INSTRUCTION
Having found the line containing "framed print: none" in the records below, copy that line and each later one exactly, dropping pictures.

(Collected data)
● ● ● ● ●

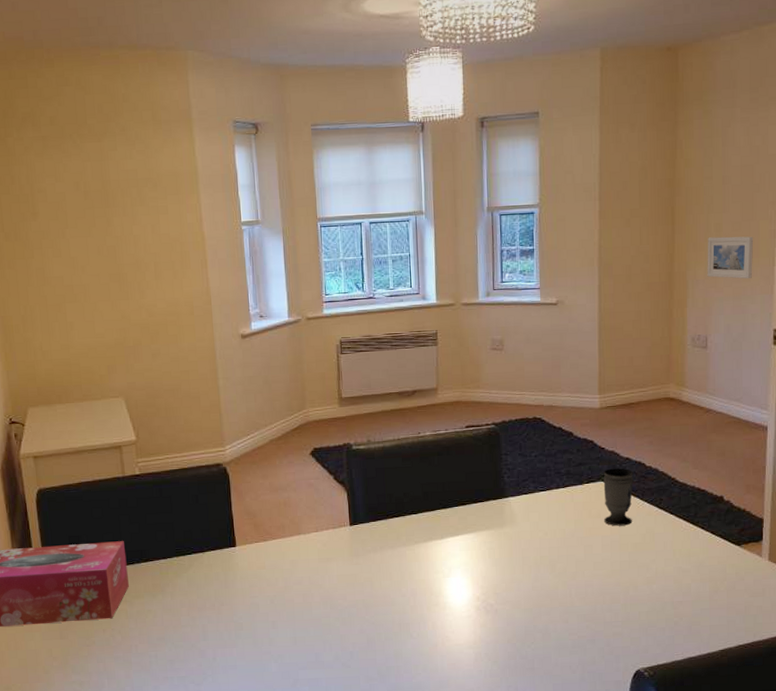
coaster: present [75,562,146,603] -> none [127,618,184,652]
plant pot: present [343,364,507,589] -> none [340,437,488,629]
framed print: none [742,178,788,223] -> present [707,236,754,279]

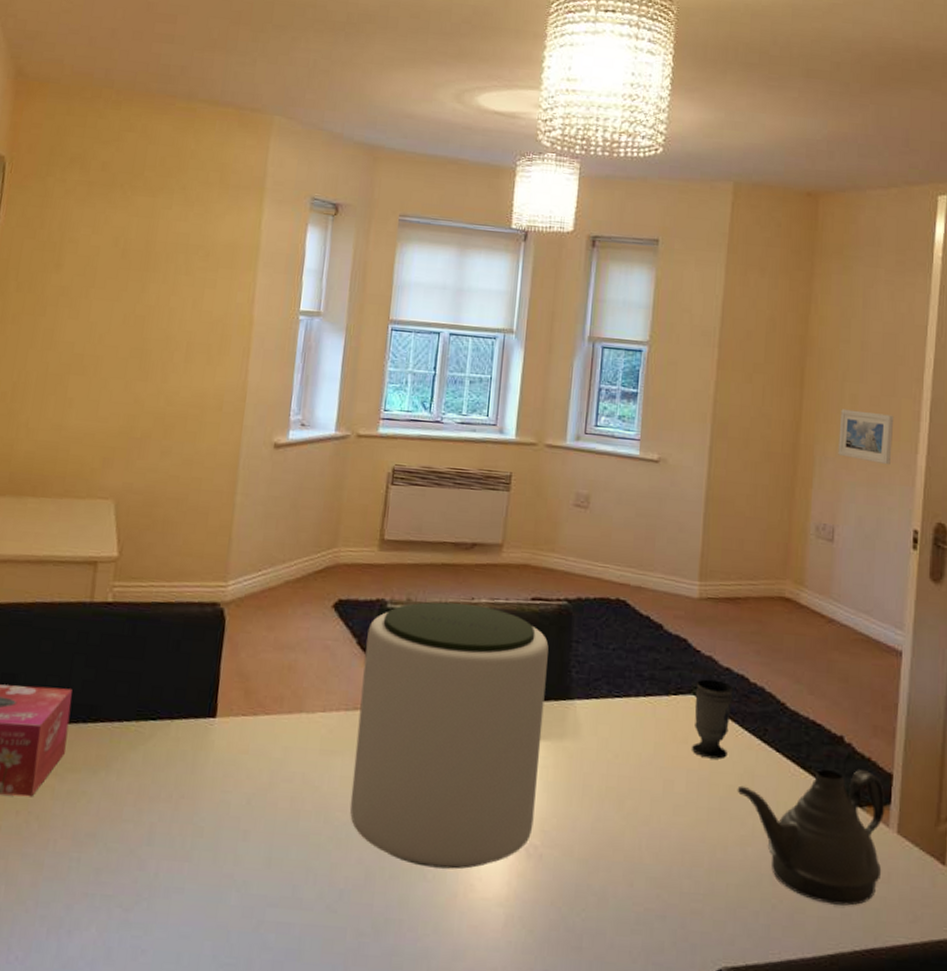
plant pot: none [340,437,488,629] -> present [350,602,549,869]
teapot: none [642,518,758,616] -> present [737,769,886,906]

● ● ● ● ●

SOLUTION TO THE PROBLEM
framed print: none [742,178,788,223] -> present [707,236,754,279]

plant pot: none [340,437,488,629] -> present [350,602,549,869]
teapot: none [642,518,758,616] -> present [737,769,886,906]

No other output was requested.